Saturday, January 20, 2018

Pappy’s Favorites Number 1: “Inspiration for Carl Barks...?”


While I wait to resume Pappy's on a regular schedule, I thought I'd throw in an occasional “Pappy’s Favorites” post.* These will be posts from my archives I particularly enjoyed writing and presenting.

“Inspiration for Carl Barks...?” came about when I found three consecutive 1943 issues of Target Comics, and recognized in it one of my all-time favorite 10-page Donald Duck Stories by Carl Barks.

I tried to soft pedal it a bit, because I did not want Carl Barks fans to think I was accusing the master of stealing an idea. You can read the original 2012 post in Pappy’s Number 1236.

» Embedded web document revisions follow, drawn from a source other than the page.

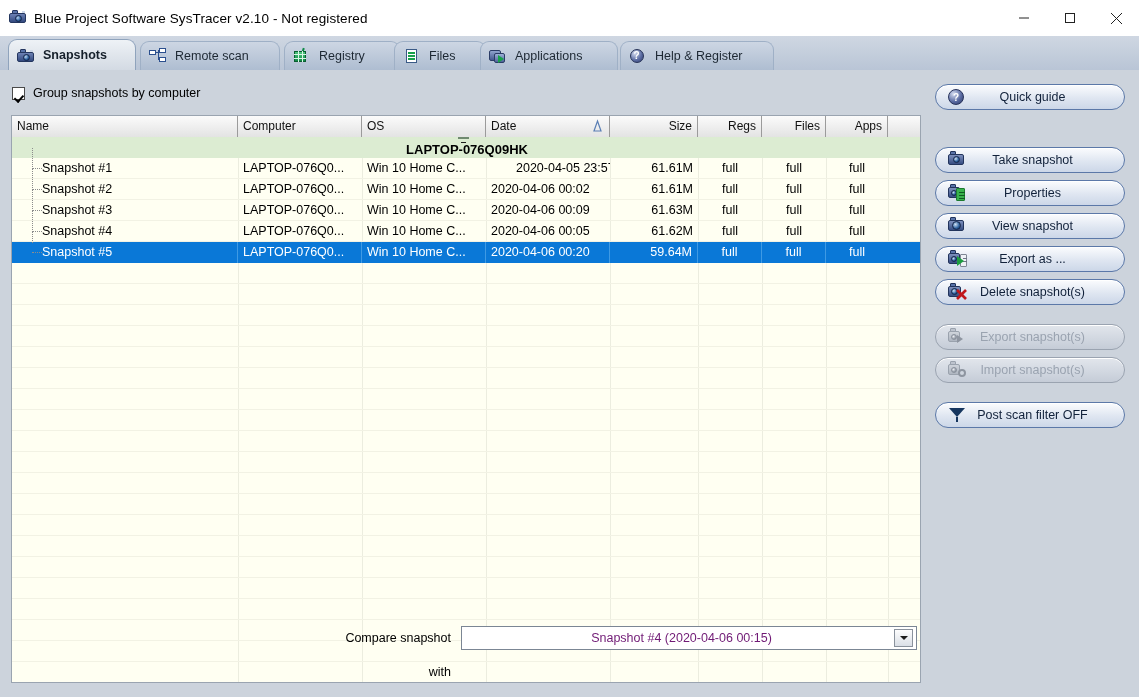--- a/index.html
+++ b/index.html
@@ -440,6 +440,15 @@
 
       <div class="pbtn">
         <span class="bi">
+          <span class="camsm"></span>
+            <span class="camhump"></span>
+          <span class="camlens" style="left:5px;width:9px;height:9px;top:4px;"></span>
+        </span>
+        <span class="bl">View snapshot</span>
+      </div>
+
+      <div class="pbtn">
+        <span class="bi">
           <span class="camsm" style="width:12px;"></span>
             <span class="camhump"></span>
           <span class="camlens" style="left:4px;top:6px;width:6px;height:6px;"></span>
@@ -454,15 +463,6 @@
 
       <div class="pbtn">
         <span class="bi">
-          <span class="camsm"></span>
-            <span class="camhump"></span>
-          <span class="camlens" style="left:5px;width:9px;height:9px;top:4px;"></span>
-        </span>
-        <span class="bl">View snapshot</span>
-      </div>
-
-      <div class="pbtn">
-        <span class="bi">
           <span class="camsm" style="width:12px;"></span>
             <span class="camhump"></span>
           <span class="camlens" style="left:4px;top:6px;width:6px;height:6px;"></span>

In the post I give a couple of ideas of what might have happened between the original 3-part story in Target, and the Donald Duck story from 1957.

I thought there would be more made of it. This is one of those stories that I expected to get a reaction, and except for a couple of comments I think the rest of fandom either didn't see it or didn’t care. In those days I sometimes had expectations of a reaction, and invariably it never happened as I imagined. After a while I learned to just trust my instincts on what to post, and not fret about what my imagination conjured up as a reader response.

It struck me when re-reading the original post that I might have been a johnny-come-lately. Perhaps the subject of the similarities between the stories had been published somewhere before, and I only thought I was the first to bring it up. If you know, tell me.

*To paraphrase the old question, "How can you miss me if I won’t go away?"